At G-7, FM Chung discusses peninsula issue with US, remains apart with Japan
Published : Dec 13, 2021 - 14:58
Updated : Dec 13, 2021 - 18:02
Foreign and development ministers from the Group of Seven nations as well as guest members, including South Korean Foreign Minister Chung Eui-yong, attend a meeting held in Liverpool, England, over the weekend. (Ministry of Foreign Affairs)

South Korean Foreign Minister Chung Eui-yong stressed the partnership with Washington, but remained apart on key sticking points with Tokyo, in a brief meeting with his US and Japanese counterparts on the sidelines of the Group of Seven session in the UK.
Chung joined the in-person gathering of G-7 foreign and development ministers meeting in Liverpool, England, over the weekend, the Foreign Ministry said Monday. South Korea was invited as a guest -- along with Australia, India, South Africa and members of the Association of Southeast Asian Nations -- to this year’s session of the Group of Seven wealthy democracies.
On the margins of the session, Chung met with top envoys from the US and Japan, and also held a separate session with his counterparts from Britain, Germany, Canada, the Philippines and Australia, according to his office.
Chung held informal talks with US Secretary of State Antony Blinken throughout the two-day session. The two exchanged opinions on issues of mutual interest, including on the Korean Peninsula, Northeast Asia and the Middle East, and discussed ways to expand bilateral cooperation, according to the ministry.
Sources say the two discussed wide-ranging issues, including Seoul‘s proposal to declare a formal end to the Korean War as well as the situation in Northeast Asia.

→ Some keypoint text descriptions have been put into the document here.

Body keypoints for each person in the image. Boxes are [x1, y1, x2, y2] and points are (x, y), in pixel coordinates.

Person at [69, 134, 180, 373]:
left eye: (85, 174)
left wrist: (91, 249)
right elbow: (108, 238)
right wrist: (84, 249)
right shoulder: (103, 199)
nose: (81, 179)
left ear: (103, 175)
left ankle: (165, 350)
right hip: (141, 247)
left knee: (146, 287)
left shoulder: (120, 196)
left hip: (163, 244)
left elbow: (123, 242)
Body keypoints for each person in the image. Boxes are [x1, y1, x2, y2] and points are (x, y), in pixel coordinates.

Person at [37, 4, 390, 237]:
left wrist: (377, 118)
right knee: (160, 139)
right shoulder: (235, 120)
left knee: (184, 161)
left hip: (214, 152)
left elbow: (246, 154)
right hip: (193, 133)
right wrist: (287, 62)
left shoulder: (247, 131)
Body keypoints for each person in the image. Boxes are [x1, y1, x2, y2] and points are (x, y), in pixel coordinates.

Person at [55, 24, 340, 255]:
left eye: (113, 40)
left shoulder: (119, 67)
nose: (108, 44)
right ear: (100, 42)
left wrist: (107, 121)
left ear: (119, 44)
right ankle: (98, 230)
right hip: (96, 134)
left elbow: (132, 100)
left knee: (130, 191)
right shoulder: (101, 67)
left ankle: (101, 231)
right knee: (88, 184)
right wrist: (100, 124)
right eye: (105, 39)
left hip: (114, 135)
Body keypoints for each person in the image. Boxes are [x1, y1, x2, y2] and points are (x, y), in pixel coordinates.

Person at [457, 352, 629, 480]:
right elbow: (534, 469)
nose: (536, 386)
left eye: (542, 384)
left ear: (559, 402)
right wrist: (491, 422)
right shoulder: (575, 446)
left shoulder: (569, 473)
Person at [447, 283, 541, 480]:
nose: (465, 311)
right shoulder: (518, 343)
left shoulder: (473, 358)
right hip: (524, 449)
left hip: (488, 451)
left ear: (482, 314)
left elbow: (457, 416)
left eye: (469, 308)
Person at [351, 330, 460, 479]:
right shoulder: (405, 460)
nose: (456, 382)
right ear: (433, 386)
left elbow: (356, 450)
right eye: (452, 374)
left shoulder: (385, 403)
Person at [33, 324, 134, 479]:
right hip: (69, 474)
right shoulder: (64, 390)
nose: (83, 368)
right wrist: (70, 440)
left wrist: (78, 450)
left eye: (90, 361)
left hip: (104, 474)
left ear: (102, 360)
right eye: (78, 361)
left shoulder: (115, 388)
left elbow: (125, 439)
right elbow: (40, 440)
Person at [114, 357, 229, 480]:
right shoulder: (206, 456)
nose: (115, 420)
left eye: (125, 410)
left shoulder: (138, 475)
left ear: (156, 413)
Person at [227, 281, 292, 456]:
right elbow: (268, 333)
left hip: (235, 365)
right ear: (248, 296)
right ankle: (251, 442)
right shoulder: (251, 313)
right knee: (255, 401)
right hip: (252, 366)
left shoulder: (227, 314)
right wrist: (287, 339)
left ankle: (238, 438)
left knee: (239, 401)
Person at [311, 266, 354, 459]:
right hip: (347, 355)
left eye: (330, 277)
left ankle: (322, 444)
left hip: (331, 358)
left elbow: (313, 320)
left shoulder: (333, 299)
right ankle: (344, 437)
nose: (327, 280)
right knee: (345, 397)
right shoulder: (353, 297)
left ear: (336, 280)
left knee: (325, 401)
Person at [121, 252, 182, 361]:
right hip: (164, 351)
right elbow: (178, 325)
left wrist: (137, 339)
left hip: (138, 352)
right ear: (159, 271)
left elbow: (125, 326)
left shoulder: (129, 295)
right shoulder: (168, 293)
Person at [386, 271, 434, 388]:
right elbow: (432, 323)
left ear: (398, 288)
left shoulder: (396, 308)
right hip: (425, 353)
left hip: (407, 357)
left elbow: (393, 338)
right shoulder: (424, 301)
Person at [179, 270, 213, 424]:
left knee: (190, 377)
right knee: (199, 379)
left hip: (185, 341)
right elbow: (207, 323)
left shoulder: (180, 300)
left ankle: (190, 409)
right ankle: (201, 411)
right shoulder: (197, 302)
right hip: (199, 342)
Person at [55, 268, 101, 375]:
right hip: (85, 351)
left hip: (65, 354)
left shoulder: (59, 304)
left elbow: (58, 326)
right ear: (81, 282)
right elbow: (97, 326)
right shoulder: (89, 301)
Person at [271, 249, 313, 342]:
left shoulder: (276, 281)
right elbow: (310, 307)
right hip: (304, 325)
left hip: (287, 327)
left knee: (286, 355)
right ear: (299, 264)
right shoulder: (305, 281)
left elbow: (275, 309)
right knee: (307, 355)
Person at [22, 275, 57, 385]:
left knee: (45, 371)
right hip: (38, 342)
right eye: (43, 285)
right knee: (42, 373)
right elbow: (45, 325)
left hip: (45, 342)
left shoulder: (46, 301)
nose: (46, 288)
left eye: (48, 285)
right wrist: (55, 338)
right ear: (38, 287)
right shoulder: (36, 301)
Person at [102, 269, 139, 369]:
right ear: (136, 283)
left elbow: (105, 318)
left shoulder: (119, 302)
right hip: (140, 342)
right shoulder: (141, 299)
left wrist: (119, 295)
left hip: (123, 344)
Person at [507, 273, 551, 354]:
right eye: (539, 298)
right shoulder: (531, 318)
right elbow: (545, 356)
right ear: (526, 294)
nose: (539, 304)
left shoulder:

On Saturday, Chung had a short conversation with Japanese Foreign Minister Yoshimasa Hayashi at the reception dinner, marking the first time the two envoys met since Hayashi’s inauguration last month.
In their encounter, Chung conveyed the Seoul government’s stance on the issues of South Korean victims of Japan’s wartime sexual slavery and forced labor, and called to resolve the issues through dialogue, as there are many other areas where two sides can cooperate, according to the ministry.
In return, Hayashi reiterated Tokyo’s positions on the matter, and urged “appropriate response” from Seoul over wartime issues, according to Japan’s Foreign Ministry.
During their meeting, the two sides weren’t able to narrow gaps over a host of wartime history issues that have been at the center of their bilateral feud, but they confirmed the importance of cooperation along with their mutual ally – the US – for peace on the Korean Peninsula.
Chung also held a separate session with British Foreign Secretary Liz Truss and agreed to closely cooperate on infrastructure projects in developing countries, as well as in areas of digital technologies development.
In his meeting with Germany’s new Foreign Minister Annalena Baerbock, the two sides vowed to continue cooperation across various areas, including climate change, COVID-19 response and post-pandemic economic recovery.
Chung also sat down with Canadian Foreign Minister Melanie Joly and discussed cooperation in the Indo-Pacific region and COVID-19 response.
At the G-7 meeting, Chung called on the participating countries to restore the global supply chain and expand investments in infrastructure projects for peace in the Indo-Pacific region.
Dealing with North Korea’s nuclear program was also on the agenda of the meeting.
The top diplomats of the G-7 countries urged Pyongyang to refrain from provocations and to return to diplomacy, echoing a similar statement it issued in May after the G-7 meeting.
“We renewed our call on the Democratic People‘s Republic of Korea to refrain from provocative actions and to engage in a diplomatic process with the explicit goal of complete, verifiable and irreversible abandonment of all of the DPRK’s unlawful weapons of mass destruction and ballistic missile programs in accordance with UN Security Council resolutions,” Truss said in the chair’s statement, abbreviating the North’s formal name, the Democratic People’s Republic of Korea.